100%|█████████████████████████████████████████████████████████████████████████| 30/30 [00:00<00:00, 6716.26it/s]
make buckets
min_bucket_reso and max_bucket_reso are ignored if bucket_no_upscale is set, because bucket reso is defined by image size automatically / bucket_no_upscaleが指定された場合は、bucketの解像度は画像サイズから自動計算されるため、min_bucket_resoとmax_bucket_resoは無視されます
number of images (including repeats) / 各bucketの画像枚数(繰り返し回数を含む)
bucket 0: resolution (512, 512), count: 3000
mean ar error (without repeats): 0.0
prepare accelerator
Traceback (most recent call last):
  File "/home/user/kohya_ss/train_network.py", line 699, in <module>
    train(args)
  File "/home/user/kohya_ss/train_network.py", line 119, in train
    accelerator, unwrap_model = train_util.prepare_accelerator(args)
  File "/home/user/kohya_ss/library/train_util.py", line 2498, in prepare_accelerator
    accelerator = Accelerator(
  File "/home/user/kohya_ss/venv/lib/python3.10/site-packages/accelerate/accelerator.py", line 355, in __init__
    raise ValueError(err.format(mode="fp16", requirement="a GPU"))
ValueError: fp16 mixed precision requires a GPU
Traceback (most recent call last):
  File "/home/user/kohya_ss/venv/bin/accelerate", line 8, in <module>
    sys.exit(main())
  File "/home/user/kohya_ss/venv/lib/python3.10/site-packages/accelerate/commands/accelerate_cli.py", line 45, in main
    args.func(args)
  File "/home/user/kohya_ss/venv/lib/python3.10/site-packages/accelerate/commands/launch.py", line 1104, in launch_command
    simple_launcher(args)
  File "/home/user/kohya_ss/venv/lib/python3.10/site-packages/accelerate/commands/launch.py", line 567, in simple_launcher
    raise subprocess.CalledProcessError(returncode=process.returncode, cmd=cmd)
subprocess.CalledProcessError: Command '['/home/user/kohya_ss/venv/bin/python3', 'train_network.py', '--enable_bucket', '--pretrained_model_name_or_path=/home/user/stable-diffusion-webui/models/Stable-diffusion/realisticVisionV13_v13VAEIncluded.safetensors', '--train_data_dir=/home/user/image', '--resolution=512,512', '--output_dir=/home/user/lora', '--logging_dir=', '--network_alpha=1', '--save_model_as=safetensors', '--network_module=networks.lora', '--text_encoder_lr=5e-5', '--unet_lr=0.0001', '--network_dim=8', '--output_name=test', '--lr_scheduler_num_cycles=1', '--learning_rate=0.0001', '--lr_scheduler=cosine', '--lr_warmup_steps=300', '--train_batch_size=1', '--max_train_steps=3000', '--save_every_n_epochs=1', '--mixed_precision=fp16', '--save_precision=fp16', '--cache_latents', '--optimizer_type=AdamW', '--bucket_reso_steps=64', '--bucket_no_upscale']' returned non-zero exit status 1.

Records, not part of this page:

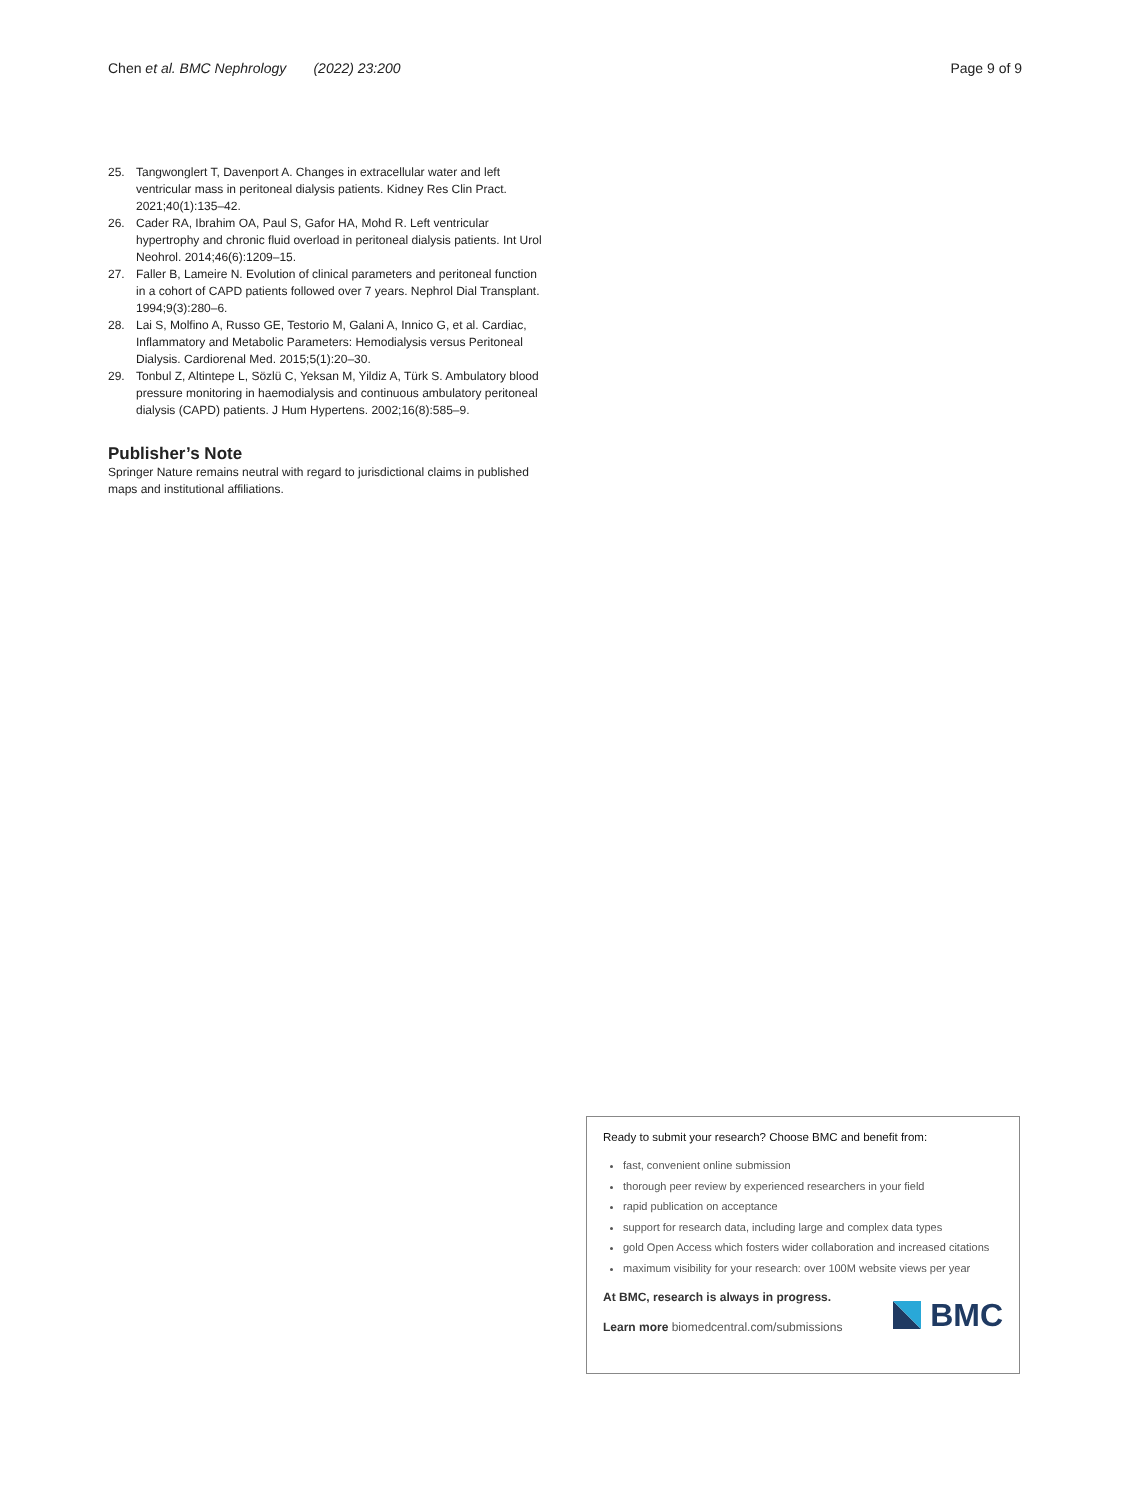Chen et al. BMC Nephrology (2022) 23:200
Page 9 of 9
25. Tangwonglert T, Davenport A. Changes in extracellular water and left ventricular mass in peritoneal dialysis patients. Kidney Res Clin Pract. 2021;40(1):135–42.
26. Cader RA, Ibrahim OA, Paul S, Gafor HA, Mohd R. Left ventricular hypertrophy and chronic fluid overload in peritoneal dialysis patients. Int Urol Neohrol. 2014;46(6):1209–15.
27. Faller B, Lameire N. Evolution of clinical parameters and peritoneal function in a cohort of CAPD patients followed over 7 years. Nephrol Dial Transplant. 1994;9(3):280–6.
28. Lai S, Molfino A, Russo GE, Testorio M, Galani A, Innico G, et al. Cardiac, Inflammatory and Metabolic Parameters: Hemodialysis versus Peritoneal Dialysis. Cardiorenal Med. 2015;5(1):20–30.
29. Tonbul Z, Altintepe L, Sözlü C, Yeksan M, Yildiz A, Türk S. Ambulatory blood pressure monitoring in haemodialysis and continuous ambulatory peritoneal dialysis (CAPD) patients. J Hum Hypertens. 2002;16(8):585–9.
Publisher’s Note
Springer Nature remains neutral with regard to jurisdictional claims in published maps and institutional affiliations.
Ready to submit your research? Choose BMC and benefit from:
fast, convenient online submission
thorough peer review by experienced researchers in your field
rapid publication on acceptance
support for research data, including large and complex data types
gold Open Access which fosters wider collaboration and increased citations
maximum visibility for your research: over 100M website views per year
At BMC, research is always in progress.
Learn more biomedcentral.com/submissions
BMC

I see one error says that no GPU is found? But I do have a GPU here and tried to select it.

Please let me know if I can provide any additional information.

bmaltais commented 1 year ago

I suggest you try deleting the kohys_ss folder and re-run the full setup and see if it help. Look like something did not get installed right.